En juin 2017, la TCFD(25) du Conseil de stabilité financière du G20 a publié ses recommandations finales en matière d’informations relatives au climat à communiquer par les entreprises. Ces recommandations comprennent des précisions additionnelles pour certains secteurs comme celui de l’énergie. TotalEnergies a publiquement apporté son soutien à la TCFD et à ses recommandations et les met en œuvre depuis son rapport annuel 2017.

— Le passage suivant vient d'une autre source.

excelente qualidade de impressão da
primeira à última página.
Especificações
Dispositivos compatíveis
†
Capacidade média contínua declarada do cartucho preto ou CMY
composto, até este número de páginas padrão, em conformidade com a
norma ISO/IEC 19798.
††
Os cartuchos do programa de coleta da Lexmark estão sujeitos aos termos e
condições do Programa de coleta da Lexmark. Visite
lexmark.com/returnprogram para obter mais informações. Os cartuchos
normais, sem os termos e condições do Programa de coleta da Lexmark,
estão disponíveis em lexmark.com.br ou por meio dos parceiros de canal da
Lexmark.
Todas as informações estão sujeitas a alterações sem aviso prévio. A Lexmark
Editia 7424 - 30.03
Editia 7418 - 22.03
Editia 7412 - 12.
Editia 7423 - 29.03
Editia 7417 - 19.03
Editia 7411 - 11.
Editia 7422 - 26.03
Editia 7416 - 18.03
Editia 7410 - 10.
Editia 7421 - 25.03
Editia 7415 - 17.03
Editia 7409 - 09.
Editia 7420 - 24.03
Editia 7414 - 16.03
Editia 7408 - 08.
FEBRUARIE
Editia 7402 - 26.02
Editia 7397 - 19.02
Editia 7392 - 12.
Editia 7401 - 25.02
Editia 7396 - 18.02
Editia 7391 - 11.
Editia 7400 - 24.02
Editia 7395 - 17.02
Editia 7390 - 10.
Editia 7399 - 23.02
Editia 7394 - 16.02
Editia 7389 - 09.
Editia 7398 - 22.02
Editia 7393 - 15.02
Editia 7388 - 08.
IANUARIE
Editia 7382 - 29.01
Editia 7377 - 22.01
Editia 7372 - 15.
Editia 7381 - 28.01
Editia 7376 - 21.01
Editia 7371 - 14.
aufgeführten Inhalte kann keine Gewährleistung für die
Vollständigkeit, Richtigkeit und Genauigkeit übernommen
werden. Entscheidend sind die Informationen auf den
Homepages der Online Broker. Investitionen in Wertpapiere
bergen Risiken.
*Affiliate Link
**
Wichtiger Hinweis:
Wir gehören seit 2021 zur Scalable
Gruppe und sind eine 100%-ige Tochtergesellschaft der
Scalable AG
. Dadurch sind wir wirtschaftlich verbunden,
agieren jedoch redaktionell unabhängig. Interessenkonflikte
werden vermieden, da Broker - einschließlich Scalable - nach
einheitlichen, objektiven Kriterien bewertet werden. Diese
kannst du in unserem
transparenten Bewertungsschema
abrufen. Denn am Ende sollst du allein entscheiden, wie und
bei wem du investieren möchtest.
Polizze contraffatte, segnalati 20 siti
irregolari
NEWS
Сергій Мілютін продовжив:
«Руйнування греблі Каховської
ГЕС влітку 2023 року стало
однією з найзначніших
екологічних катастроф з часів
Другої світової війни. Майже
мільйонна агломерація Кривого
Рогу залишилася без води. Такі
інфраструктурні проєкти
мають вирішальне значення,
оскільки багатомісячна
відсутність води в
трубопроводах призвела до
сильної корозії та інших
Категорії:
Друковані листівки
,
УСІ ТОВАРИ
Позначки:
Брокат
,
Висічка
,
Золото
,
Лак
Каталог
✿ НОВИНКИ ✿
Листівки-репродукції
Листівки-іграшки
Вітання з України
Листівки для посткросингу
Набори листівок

TotalEnergies a poursuivi le dialogue en participant au TCFD Oil & Gas Preparer Forum, qui a publié, en juillet 2018, des bonnes pratiques en matière de divulgation des informations relatives au climat et de la mise en œuvre des recommandations de la TCFD par les quatre sociétés membres du forum(26).

En 2019, TotalEnergies a également participé à la première Task Force mise en place par le Reporting Lab de l’EFRAG (European Financial Reporting Advisory Group) sur les Climate-related disclosures, dont l’objectif est l’identification des meilleures pratiques en la matière. Cette Task Force a publié le résultat de ses travaux en février 2020.

(25) Task force on Climate-related Financial Disclosures.
(26) Eni, Equinor, Shell et TotalEnergies, avec le soutien du WBCSD (World Business Council for Sustainable Development).